I'm not sure that I can assume the probability of a number of particles at a given time is normally distributed so I didn't want to make the assumption that it was, can anyone confirm that this is the case?
 
kells said:
The example I give is an extreme case, I'm just trying to quantify the probability that the signal intensity at a given time is due to the exponential decay or an underlying signal modulated on top of it.
I'm not sure that I can assume the probability of a number of particles at a given time is normally distributed so I didn't want to make the assumption that it was, can anyone confirm that this is the case?

In physics radioactive decay is a Poisson process, but obviously involves very large numbers of particles, with test samples in the order of 10^{22} to 10^{23}. So for practical purposes, it's a deterministic calculation subject to the uncertainty in the precision of the half-life, especially for more stable isotopes: N_t = N_0 e^{-0.693 t/t_{1/2}}.

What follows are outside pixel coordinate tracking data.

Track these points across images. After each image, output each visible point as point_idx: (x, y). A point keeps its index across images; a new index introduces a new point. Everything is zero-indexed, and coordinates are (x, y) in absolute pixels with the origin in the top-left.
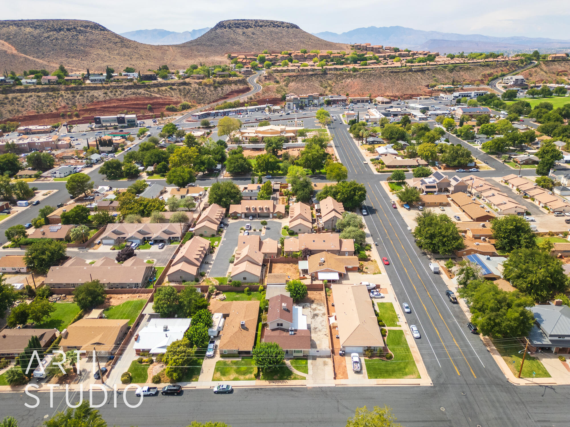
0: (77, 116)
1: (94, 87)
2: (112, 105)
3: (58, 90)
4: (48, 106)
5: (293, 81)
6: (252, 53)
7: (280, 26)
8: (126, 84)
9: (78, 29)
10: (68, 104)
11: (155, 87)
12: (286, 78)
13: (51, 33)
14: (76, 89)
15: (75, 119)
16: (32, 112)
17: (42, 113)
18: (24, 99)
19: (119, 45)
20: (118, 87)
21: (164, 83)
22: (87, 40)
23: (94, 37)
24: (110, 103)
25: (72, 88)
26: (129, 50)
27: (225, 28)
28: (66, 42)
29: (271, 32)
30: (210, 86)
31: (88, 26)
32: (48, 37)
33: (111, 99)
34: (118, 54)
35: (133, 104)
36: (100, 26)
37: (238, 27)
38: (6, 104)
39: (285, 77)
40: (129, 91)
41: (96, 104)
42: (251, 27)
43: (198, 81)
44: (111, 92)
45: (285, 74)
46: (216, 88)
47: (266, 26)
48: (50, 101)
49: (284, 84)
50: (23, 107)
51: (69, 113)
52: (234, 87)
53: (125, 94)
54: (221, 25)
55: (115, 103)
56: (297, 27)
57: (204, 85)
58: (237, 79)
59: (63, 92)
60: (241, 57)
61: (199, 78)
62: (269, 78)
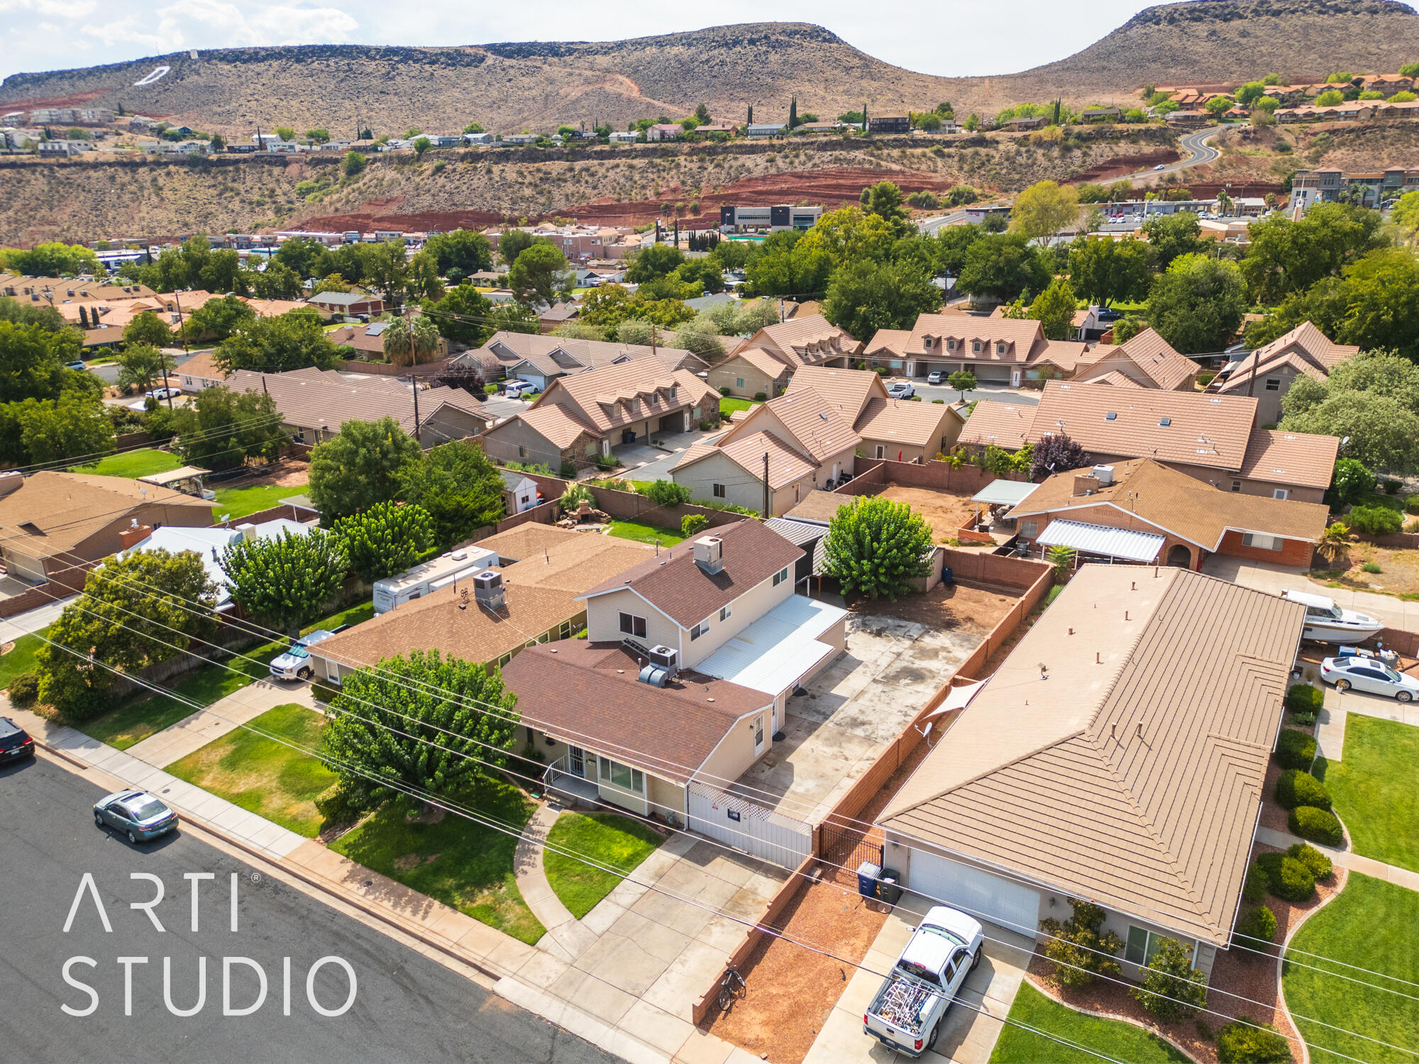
0: (696, 210)
1: (752, 146)
2: (777, 187)
3: (674, 154)
4: (644, 187)
5: (1342, 144)
6: (1225, 84)
7: (1346, 10)
8: (824, 139)
9: (773, 38)
10: (683, 183)
11: (894, 147)
12: (1320, 136)
13: (716, 52)
14: (711, 151)
15: (690, 217)
16: (609, 198)
17: (626, 201)
18: (602, 171)
19: (857, 72)
20: (804, 144)
21: (924, 140)
22: (785, 62)
23: (802, 56)
24: (774, 183)
25: (704, 149)
26: (875, 84)
27: (1157, 23)
28: (741, 68)
29: (1307, 27)
30: (1052, 144)
31: (796, 32)
32: (708, 61)
33: (780, 174)
34: (846, 92)
35: (827, 186)
36: (824, 30)
37: (1199, 19)
38: (565, 181)
39: (1315, 134)
40: (827, 155)
41: (743, 186)
42: (1241, 17)
43: (1018, 134)
44: (786, 157)
45: (1317, 126)
46: (1067, 149)
47: (1293, 12)
48: (651, 176)
49: (1306, 153)
50: (595, 188)
51: (680, 204)
52: (1124, 149)
53: (816, 161)
54: (1147, 17)
55: (785, 182)
56: (1407, 10)
57: (1035, 143)
58: (1142, 126)
59: (682, 158)
60: (1184, 92)
61: (1027, 127)
62: (1258, 136)
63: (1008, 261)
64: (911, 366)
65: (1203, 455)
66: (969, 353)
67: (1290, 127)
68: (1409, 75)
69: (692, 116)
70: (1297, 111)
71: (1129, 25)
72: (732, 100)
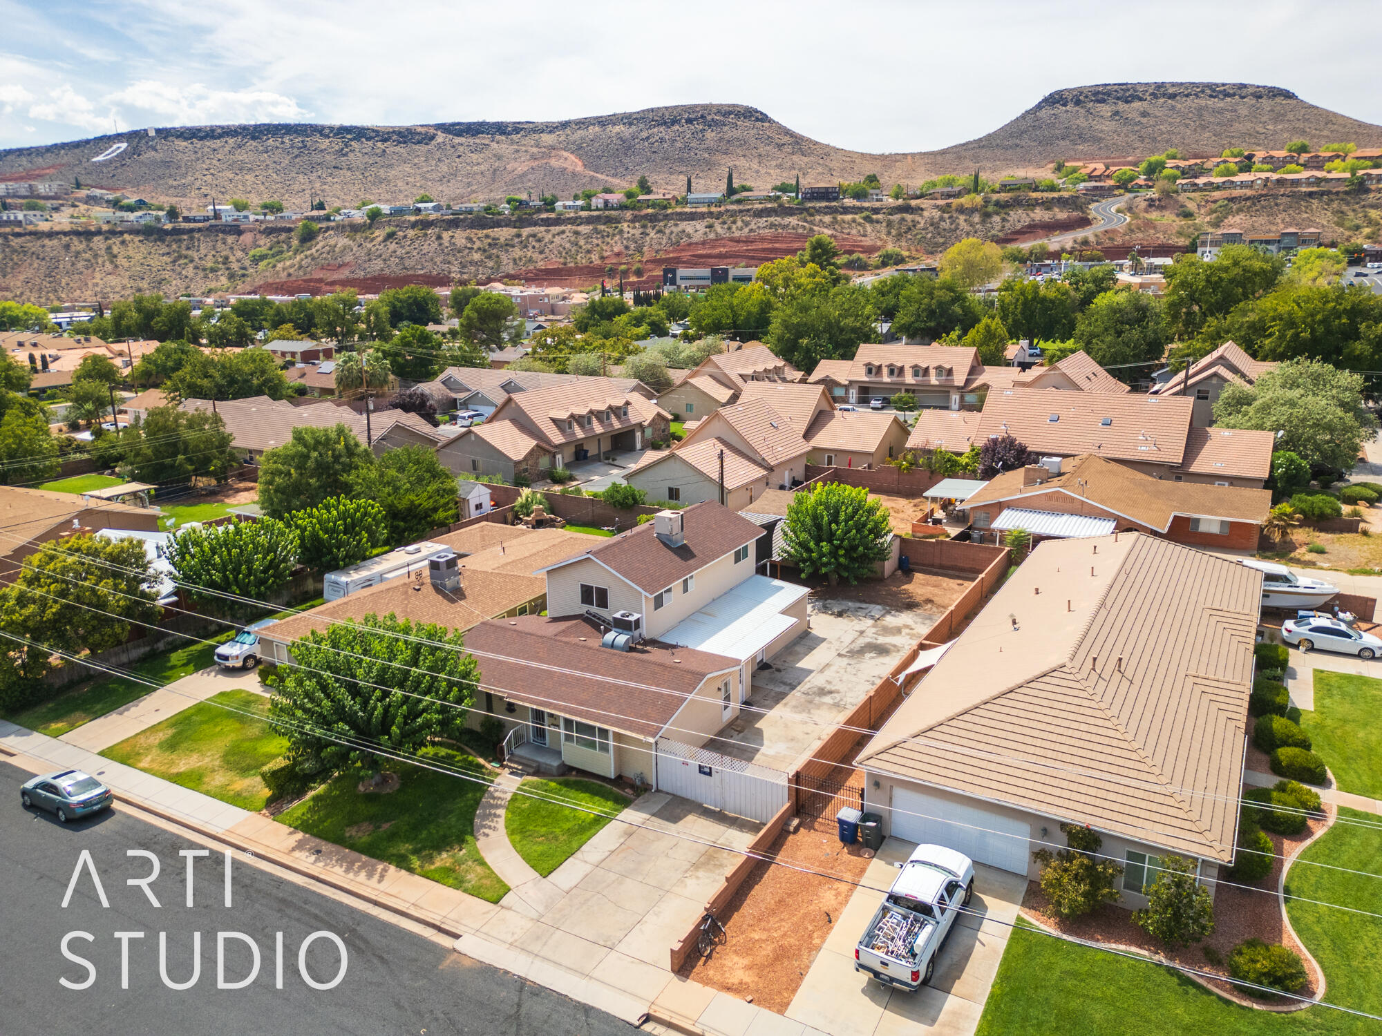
0: (639, 273)
1: (691, 213)
2: (716, 251)
3: (618, 221)
4: (589, 252)
5: (1240, 210)
6: (1130, 159)
7: (1234, 95)
8: (760, 206)
9: (709, 118)
10: (627, 248)
11: (826, 214)
12: (1220, 203)
13: (655, 130)
14: (653, 219)
15: (633, 279)
16: (555, 262)
17: (572, 265)
18: (548, 237)
19: (788, 149)
20: (741, 211)
21: (853, 207)
22: (721, 139)
23: (737, 133)
24: (713, 247)
25: (646, 216)
26: (806, 159)
27: (1065, 105)
28: (679, 145)
29: (1200, 109)
30: (973, 210)
31: (730, 113)
32: (648, 138)
33: (719, 239)
34: (778, 166)
35: (764, 250)
36: (756, 111)
37: (1102, 101)
38: (513, 246)
39: (1215, 202)
40: (763, 221)
41: (684, 250)
42: (1141, 99)
43: (941, 202)
44: (724, 223)
45: (1217, 194)
46: (986, 216)
47: (1187, 96)
48: (595, 241)
49: (1208, 219)
50: (541, 252)
51: (623, 267)
52: (1039, 215)
53: (753, 226)
54: (1055, 100)
55: (724, 246)
56: (1288, 95)
57: (957, 210)
58: (1056, 195)
59: (625, 225)
60: (1092, 166)
61: (949, 196)
62: (1163, 203)
63: (940, 304)
64: (853, 394)
65: (1145, 452)
66: (909, 379)
67: (1192, 195)
68: (1294, 151)
69: (634, 187)
70: (1197, 181)
71: (1039, 107)
72: (671, 173)
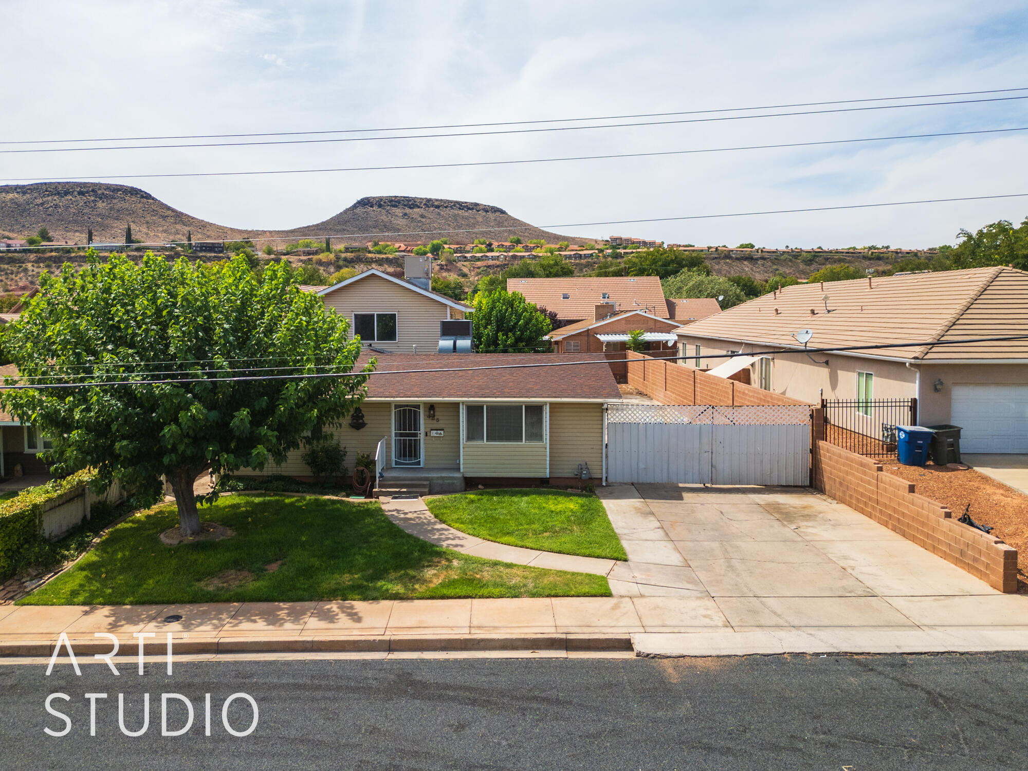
3: (21, 261)
7: (473, 209)
9: (100, 192)
11: (215, 261)
12: (482, 269)
14: (57, 260)
19: (171, 220)
22: (111, 209)
23: (127, 205)
26: (187, 228)
27: (372, 206)
28: (73, 210)
29: (455, 216)
30: (328, 263)
31: (118, 190)
34: (165, 231)
36: (140, 191)
37: (395, 206)
39: (479, 268)
42: (419, 207)
43: (304, 258)
45: (479, 263)
46: (339, 267)
47: (446, 207)
49: (476, 278)
54: (365, 203)
56: (503, 212)
57: (317, 263)
58: (384, 256)
59: (29, 265)
60: (397, 245)
61: (309, 253)
62: (449, 268)
67: (465, 263)
68: (514, 242)
70: (466, 255)
71: (355, 206)
72: (67, 231)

For a small number of particles such as you described, there would be random variation around the expected mean. Because it is a Poisson process you should be able to use the one parameter Poisson distribution \lambda where \sqrt {\lambda} would be a reasonable estimate of the standard deviation (sd).

For an expectation of 25 the sd would be 5. Three sd from the mean would contain approximately 99% of the variation. You can see that 60 is seven sd from the mean, so the probability is effectively zero.

Note for a small real world sample there might be 10^{22} particles, so the sd would be 10^{11}. This seems like a large number until you compare it to the original quantity.

I'm not a physicist, but nuclear decay is a random Poisson process (ie constant rate of decay), so this should be a reasonable approximation for any such process. However, I can't speak to your application.